I agree and really do not think Walter implied that, assuming he has any sort of engineering or physics knowledge, but that statement can be read that way (or not). I do not know him nor his background. I think the statement was intended to convey the need for a well-shielded cable to prevent RFI from reaching the inner conductor. I think it is a mish-mash of market-speak that obfuscates the real meaning. I don't think RFI is a problem in cheap cables, either, unless very cheap and in the presence of a strong interference field. You can't have current without generating a magnetic field so that in itself is not distortion; if coupled to another signal it may be.

To reduce magnetic interference grounding might not help; you'd need to apply mu-metal shielding or some other ferrous material. Magnetic coupling is usually minor unless you put a low-noise high-gain stage next to a transformer or the incoming power line. Not saying there aren't components like that out there...

___

THE PROBLEM.
According to the text on cable interference, why is the magnetic field around a cable not distortion in itself, and when may it become distortion?

(Data records)
___

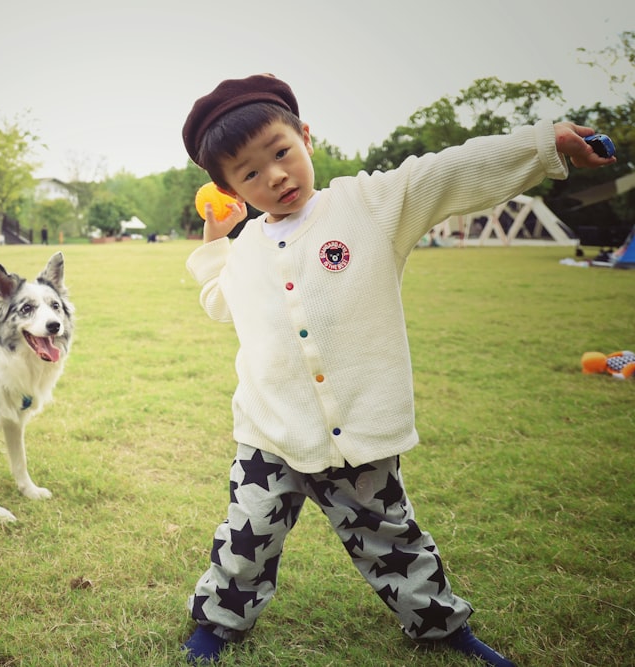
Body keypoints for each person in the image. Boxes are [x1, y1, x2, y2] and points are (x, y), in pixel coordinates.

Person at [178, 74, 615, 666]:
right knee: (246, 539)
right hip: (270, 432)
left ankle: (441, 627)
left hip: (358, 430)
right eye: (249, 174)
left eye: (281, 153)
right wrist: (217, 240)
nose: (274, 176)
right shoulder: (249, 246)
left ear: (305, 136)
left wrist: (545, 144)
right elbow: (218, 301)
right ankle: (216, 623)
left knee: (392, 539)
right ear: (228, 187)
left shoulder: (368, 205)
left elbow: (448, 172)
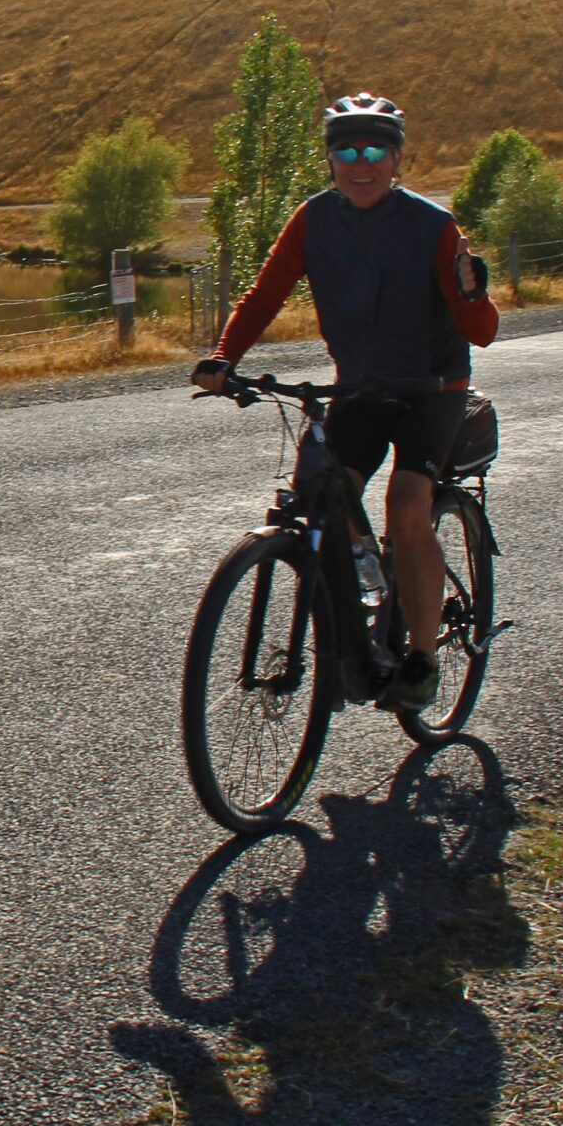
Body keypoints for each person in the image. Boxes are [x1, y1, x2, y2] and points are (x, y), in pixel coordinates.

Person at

___

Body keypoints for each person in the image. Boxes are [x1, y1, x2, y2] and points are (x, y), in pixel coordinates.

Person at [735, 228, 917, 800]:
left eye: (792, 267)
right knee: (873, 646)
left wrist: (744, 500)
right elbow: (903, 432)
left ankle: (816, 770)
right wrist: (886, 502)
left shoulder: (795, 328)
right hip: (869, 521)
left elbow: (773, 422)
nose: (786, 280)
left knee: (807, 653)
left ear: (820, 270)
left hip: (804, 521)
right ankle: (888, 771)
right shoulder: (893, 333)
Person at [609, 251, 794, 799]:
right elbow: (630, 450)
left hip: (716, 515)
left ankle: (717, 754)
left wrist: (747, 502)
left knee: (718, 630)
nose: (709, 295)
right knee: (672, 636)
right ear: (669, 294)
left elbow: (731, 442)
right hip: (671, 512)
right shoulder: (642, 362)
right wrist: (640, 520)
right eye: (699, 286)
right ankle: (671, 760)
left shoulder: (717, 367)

___

WORKED SOLUTION.
A magnetic field is not distortion in itself because you can't have current without generating one. It may become distortion if it is coupled to another signal.